* Begin Records provided *
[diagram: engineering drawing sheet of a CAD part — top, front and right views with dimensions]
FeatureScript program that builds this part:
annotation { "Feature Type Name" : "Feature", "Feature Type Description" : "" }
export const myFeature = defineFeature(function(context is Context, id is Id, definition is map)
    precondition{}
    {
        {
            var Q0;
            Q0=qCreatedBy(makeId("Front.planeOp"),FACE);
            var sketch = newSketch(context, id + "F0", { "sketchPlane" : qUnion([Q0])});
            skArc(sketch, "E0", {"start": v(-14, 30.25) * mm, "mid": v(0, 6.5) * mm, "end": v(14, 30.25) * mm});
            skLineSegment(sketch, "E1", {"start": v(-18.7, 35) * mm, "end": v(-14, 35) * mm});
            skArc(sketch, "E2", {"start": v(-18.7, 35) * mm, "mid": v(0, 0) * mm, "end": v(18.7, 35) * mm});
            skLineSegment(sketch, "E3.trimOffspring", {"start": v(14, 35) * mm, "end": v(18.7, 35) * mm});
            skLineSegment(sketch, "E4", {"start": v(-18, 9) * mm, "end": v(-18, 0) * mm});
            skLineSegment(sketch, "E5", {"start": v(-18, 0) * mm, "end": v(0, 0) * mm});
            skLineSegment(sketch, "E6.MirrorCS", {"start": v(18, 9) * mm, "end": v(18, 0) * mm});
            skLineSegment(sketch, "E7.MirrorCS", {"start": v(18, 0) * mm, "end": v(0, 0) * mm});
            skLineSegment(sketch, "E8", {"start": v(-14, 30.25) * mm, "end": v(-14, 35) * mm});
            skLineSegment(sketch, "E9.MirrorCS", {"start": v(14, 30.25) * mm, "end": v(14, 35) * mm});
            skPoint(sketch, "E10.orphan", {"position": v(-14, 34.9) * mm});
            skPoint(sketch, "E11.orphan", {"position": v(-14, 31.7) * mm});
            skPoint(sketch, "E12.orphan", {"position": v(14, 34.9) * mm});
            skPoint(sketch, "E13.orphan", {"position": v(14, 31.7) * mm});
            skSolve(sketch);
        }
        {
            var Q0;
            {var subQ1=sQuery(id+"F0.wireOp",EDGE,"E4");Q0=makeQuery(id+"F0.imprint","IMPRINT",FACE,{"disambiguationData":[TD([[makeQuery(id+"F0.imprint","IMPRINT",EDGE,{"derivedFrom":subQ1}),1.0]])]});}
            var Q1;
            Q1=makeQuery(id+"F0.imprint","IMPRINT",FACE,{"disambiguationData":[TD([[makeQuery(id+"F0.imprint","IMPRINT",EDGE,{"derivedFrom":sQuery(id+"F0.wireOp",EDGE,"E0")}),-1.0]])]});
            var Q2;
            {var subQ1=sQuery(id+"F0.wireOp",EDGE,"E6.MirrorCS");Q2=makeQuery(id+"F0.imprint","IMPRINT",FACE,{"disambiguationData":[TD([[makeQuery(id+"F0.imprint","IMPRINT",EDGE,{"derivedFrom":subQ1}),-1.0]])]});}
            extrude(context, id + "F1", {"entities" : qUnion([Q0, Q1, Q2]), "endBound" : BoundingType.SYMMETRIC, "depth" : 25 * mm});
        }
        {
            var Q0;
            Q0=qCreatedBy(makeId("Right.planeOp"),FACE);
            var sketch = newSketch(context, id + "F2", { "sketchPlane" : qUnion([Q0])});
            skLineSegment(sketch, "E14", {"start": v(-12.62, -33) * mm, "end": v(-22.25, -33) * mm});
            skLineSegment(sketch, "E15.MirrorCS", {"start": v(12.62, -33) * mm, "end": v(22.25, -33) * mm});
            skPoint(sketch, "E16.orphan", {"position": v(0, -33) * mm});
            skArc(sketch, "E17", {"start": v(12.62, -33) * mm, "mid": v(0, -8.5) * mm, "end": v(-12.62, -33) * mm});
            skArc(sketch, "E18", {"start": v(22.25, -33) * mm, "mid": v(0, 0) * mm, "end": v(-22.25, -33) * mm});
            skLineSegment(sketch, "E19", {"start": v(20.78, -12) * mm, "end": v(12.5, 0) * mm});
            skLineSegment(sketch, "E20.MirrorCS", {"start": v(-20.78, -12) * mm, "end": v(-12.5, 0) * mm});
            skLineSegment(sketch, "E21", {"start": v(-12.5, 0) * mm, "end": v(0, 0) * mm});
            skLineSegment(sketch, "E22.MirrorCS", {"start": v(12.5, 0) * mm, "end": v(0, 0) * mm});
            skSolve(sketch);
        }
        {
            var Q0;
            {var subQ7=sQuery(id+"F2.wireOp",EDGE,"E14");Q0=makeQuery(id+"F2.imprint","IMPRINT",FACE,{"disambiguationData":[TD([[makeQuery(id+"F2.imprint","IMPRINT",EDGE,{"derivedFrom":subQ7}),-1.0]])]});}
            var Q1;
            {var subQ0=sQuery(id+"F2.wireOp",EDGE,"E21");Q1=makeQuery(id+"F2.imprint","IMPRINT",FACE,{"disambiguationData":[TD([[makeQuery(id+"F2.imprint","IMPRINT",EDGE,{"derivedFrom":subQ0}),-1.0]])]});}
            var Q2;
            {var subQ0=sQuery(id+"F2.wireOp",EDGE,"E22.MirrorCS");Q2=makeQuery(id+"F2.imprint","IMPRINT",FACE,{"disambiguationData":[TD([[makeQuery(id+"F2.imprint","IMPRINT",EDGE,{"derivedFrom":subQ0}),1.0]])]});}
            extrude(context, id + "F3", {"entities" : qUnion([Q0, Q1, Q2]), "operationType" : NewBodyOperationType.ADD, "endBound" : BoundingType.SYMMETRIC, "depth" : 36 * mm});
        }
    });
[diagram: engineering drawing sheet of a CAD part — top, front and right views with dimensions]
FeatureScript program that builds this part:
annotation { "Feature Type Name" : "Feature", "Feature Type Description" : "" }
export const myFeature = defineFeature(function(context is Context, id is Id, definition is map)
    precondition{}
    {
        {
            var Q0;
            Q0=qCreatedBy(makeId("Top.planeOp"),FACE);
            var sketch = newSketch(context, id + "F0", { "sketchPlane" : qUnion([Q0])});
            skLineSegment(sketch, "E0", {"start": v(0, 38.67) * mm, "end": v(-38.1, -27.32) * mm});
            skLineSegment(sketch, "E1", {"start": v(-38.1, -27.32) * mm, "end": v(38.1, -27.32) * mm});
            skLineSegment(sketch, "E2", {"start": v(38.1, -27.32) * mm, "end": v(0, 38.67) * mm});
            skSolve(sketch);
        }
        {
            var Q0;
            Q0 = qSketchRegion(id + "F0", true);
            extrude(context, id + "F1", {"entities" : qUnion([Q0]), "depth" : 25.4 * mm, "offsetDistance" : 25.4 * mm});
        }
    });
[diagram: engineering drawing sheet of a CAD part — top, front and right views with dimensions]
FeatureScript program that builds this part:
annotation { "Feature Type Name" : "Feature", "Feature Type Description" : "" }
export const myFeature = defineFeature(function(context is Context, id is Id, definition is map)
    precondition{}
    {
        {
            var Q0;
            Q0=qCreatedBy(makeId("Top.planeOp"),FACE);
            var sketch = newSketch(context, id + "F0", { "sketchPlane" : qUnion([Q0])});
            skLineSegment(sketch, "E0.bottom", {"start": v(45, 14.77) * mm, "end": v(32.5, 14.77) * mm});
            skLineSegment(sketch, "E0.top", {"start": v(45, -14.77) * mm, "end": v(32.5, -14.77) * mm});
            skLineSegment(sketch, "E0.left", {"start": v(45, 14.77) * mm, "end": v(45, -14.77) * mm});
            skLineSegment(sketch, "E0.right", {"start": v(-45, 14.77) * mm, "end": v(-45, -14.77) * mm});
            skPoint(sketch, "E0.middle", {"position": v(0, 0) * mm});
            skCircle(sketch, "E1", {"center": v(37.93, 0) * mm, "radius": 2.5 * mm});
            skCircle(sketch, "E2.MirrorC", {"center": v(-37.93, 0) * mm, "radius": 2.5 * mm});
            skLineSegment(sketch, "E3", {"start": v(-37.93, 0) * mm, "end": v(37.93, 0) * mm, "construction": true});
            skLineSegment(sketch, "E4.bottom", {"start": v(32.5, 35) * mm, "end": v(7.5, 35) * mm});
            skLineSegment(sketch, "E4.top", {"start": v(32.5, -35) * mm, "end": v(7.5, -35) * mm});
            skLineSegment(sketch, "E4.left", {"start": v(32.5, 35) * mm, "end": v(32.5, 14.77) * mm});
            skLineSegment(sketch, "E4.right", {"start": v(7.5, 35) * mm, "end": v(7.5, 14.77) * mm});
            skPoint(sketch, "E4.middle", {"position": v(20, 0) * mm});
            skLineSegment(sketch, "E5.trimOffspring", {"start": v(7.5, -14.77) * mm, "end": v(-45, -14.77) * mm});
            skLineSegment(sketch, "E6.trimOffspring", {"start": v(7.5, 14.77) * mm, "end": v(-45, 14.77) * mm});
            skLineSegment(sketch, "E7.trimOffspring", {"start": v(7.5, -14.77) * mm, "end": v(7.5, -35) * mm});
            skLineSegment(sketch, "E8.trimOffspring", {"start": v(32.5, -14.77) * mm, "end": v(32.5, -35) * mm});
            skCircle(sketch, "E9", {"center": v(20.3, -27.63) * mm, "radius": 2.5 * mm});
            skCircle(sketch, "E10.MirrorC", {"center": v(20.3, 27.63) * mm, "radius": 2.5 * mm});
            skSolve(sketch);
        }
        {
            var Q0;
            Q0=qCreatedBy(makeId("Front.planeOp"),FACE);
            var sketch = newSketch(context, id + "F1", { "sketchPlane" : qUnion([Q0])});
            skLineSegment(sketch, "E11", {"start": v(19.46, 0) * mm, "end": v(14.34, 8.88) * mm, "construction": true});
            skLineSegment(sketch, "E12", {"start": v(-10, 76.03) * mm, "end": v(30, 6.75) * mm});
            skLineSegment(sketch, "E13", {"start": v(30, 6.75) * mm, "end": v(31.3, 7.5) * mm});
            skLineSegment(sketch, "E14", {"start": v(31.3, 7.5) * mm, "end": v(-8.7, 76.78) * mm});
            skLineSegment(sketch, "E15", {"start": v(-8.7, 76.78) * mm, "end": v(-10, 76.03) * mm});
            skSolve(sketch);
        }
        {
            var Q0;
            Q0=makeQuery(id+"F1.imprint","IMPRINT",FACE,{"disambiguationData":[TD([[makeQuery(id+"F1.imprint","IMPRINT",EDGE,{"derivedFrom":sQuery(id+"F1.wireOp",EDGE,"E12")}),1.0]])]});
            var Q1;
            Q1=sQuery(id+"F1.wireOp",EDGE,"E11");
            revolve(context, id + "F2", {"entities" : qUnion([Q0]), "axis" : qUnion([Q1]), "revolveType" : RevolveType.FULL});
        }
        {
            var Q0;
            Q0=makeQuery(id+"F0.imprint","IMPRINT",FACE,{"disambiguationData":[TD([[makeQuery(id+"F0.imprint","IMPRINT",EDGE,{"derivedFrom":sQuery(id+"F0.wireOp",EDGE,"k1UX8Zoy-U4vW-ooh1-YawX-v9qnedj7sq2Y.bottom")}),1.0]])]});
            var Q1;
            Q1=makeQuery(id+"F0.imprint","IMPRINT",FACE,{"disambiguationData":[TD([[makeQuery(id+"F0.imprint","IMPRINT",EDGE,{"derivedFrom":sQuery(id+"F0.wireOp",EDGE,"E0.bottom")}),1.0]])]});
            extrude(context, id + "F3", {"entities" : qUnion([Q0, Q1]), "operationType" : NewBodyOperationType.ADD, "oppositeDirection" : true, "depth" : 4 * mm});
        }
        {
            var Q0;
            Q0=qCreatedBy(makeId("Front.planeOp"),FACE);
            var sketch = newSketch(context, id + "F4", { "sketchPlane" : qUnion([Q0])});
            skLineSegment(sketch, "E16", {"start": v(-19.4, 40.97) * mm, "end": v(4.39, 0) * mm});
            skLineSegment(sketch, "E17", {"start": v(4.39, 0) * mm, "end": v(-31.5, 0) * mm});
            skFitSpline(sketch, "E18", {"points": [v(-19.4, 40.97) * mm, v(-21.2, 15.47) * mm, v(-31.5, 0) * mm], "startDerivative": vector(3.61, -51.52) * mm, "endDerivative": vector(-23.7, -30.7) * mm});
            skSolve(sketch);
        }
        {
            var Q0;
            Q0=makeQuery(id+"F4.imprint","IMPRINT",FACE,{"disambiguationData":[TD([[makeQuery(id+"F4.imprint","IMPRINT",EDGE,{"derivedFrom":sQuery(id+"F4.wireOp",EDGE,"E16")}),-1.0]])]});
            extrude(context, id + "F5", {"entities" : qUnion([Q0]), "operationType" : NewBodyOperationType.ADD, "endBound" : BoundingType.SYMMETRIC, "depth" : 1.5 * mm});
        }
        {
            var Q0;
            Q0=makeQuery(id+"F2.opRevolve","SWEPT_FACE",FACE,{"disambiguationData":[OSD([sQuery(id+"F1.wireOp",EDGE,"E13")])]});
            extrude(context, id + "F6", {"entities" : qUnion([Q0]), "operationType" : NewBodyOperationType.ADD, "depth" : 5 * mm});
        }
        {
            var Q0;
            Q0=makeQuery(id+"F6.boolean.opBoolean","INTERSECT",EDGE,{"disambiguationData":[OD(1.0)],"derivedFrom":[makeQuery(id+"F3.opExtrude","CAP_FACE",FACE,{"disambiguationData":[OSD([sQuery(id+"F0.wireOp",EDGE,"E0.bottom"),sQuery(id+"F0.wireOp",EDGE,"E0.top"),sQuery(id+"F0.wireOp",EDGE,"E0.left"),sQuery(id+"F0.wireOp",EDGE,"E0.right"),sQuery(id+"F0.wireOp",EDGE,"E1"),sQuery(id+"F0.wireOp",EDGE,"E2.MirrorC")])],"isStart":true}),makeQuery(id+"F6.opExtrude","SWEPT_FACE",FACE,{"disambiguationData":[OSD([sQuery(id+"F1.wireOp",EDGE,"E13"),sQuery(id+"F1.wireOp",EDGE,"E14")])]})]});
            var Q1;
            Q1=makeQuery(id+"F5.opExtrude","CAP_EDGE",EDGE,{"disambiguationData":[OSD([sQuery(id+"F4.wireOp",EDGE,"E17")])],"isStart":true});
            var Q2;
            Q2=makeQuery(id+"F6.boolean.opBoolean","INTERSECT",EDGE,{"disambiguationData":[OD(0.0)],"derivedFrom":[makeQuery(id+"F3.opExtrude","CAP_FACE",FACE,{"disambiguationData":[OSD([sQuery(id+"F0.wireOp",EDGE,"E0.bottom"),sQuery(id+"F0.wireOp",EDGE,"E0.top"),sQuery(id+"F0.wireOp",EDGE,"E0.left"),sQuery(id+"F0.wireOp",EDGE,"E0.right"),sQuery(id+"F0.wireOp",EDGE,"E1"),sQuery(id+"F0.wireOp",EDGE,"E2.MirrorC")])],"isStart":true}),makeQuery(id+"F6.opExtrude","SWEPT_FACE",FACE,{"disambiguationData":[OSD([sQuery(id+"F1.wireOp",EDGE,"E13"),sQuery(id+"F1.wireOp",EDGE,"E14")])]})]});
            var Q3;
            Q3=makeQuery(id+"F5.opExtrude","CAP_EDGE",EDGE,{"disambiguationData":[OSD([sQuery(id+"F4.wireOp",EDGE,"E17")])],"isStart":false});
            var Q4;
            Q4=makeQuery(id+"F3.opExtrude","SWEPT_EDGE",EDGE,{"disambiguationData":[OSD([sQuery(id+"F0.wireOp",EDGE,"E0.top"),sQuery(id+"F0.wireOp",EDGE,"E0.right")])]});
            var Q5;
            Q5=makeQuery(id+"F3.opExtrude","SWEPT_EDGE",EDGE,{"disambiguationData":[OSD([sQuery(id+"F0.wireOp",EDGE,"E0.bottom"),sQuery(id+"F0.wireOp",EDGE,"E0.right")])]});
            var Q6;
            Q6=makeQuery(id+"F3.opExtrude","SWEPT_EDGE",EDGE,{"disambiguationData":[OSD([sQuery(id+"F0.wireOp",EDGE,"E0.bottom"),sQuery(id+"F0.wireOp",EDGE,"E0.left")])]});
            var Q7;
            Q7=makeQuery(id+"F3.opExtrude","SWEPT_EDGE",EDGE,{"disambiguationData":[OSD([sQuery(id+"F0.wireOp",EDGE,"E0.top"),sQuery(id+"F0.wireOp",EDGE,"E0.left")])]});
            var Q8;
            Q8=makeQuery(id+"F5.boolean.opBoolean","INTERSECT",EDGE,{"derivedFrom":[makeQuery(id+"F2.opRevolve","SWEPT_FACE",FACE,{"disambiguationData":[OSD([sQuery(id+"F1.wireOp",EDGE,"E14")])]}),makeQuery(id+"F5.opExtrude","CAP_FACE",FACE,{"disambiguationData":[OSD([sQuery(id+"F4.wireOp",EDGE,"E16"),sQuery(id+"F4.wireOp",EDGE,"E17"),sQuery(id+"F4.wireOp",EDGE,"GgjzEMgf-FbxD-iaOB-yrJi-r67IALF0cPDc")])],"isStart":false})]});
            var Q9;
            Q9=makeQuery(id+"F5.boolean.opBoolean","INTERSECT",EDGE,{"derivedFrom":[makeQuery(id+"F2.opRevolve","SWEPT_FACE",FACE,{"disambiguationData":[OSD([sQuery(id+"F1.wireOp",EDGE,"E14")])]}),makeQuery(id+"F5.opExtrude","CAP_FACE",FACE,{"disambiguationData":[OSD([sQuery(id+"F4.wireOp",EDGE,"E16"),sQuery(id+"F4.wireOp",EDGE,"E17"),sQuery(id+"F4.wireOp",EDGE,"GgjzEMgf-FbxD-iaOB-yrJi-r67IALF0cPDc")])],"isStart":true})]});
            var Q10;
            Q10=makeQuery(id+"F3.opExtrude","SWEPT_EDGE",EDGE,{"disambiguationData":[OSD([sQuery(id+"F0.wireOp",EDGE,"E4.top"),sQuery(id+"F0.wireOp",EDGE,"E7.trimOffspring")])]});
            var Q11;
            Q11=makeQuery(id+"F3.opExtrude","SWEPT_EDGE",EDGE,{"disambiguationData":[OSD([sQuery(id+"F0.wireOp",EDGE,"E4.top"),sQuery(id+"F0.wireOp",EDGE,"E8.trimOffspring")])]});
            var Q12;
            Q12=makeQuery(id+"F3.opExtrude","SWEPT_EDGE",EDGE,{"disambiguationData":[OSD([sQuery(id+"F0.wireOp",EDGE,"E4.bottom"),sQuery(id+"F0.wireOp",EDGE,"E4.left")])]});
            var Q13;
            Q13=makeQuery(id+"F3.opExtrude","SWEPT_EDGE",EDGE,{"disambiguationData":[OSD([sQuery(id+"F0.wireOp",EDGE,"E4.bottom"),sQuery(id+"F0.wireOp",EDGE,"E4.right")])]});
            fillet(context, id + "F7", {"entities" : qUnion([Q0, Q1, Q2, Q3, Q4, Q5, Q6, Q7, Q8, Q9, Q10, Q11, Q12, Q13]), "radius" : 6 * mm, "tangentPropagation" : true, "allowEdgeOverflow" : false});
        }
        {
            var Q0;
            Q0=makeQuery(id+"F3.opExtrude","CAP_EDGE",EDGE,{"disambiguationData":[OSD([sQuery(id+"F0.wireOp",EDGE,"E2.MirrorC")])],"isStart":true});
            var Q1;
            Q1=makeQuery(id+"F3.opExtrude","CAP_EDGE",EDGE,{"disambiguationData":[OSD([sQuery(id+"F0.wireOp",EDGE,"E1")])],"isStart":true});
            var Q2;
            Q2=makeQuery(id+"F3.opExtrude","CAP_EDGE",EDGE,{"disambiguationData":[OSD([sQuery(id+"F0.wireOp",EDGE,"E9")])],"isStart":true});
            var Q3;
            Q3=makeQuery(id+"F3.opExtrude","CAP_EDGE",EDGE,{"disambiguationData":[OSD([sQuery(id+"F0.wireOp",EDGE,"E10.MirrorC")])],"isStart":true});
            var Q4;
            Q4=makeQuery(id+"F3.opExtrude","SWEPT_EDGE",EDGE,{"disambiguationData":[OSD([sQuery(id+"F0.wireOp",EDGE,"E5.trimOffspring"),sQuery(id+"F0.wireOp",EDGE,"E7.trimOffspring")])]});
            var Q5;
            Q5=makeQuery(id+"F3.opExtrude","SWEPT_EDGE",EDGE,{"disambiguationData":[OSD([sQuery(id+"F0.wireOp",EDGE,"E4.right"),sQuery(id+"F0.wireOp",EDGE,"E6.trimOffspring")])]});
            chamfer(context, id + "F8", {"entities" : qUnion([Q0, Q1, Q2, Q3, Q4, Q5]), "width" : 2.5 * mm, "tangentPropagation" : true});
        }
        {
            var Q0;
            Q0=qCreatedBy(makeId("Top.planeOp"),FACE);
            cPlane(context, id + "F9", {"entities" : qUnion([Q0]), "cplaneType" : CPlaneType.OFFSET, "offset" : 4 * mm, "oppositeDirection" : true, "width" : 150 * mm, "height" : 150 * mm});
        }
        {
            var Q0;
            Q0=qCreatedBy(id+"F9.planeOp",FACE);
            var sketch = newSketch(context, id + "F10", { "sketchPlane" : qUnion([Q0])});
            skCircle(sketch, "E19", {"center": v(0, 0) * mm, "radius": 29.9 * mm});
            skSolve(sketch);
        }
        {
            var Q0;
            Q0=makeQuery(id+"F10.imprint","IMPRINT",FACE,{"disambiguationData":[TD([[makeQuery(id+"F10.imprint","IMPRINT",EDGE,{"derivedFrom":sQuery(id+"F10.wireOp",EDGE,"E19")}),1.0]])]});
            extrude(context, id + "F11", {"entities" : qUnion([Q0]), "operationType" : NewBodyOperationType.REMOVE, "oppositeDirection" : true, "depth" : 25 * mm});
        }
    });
* End Records provided *
What to produce: Reproduce the entries from their first line through the line containing "v(14, 34.9) *", including both of these lines.

Written response:
[diagram: engineering drawing sheet of a CAD part — top, front and right views with dimensions]
FeatureScript program that builds this part:
annotation { "Feature Type Name" : "Feature", "Feature Type Description" : "" }
export const myFeature = defineFeature(function(context is Context, id is Id, definition is map)
    precondition{}
    {
        {
            var Q0;
            Q0=qCreatedBy(makeId("Front.planeOp"),FACE);
            var sketch = newSketch(context, id + "F0", { "sketchPlane" : qUnion([Q0])});
            skArc(sketch, "E0", {"start": v(-14, 30.25) * mm, "mid": v(0, 6.5) * mm, "end": v(14, 30.25) * mm});
            skLineSegment(sketch, "E1", {"start": v(-18.7, 35) * mm, "end": v(-14, 35) * mm});
            skArc(sketch, "E2", {"start": v(-18.7, 35) * mm, "mid": v(0, 0) * mm, "end": v(18.7, 35) * mm});
            skLineSegment(sketch, "E3.trimOffspring", {"start": v(14, 35) * mm, "end": v(18.7, 35) * mm});
            skLineSegment(sketch, "E4", {"start": v(-18, 9) * mm, "end": v(-18, 0) * mm});
            skLineSegment(sketch, "E5", {"start": v(-18, 0) * mm, "end": v(0, 0) * mm});
            skLineSegment(sketch, "E6.MirrorCS", {"start": v(18, 9) * mm, "end": v(18, 0) * mm});
            skLineSegment(sketch, "E7.MirrorCS", {"start": v(18, 0) * mm, "end": v(0, 0) * mm});
            skLineSegment(sketch, "E8", {"start": v(-14, 30.25) * mm, "end": v(-14, 35) * mm});
            skLineSegment(sketch, "E9.MirrorCS", {"start": v(14, 30.25) * mm, "end": v(14, 35) * mm});
            skPoint(sketch, "E10.orphan", {"position": v(-14, 34.9) * mm});
            skPoint(sketch, "E11.orphan", {"position": v(-14, 31.7) * mm});
            skPoint(sketch, "E12.orphan", {"position": v(14, 34.9) * mm});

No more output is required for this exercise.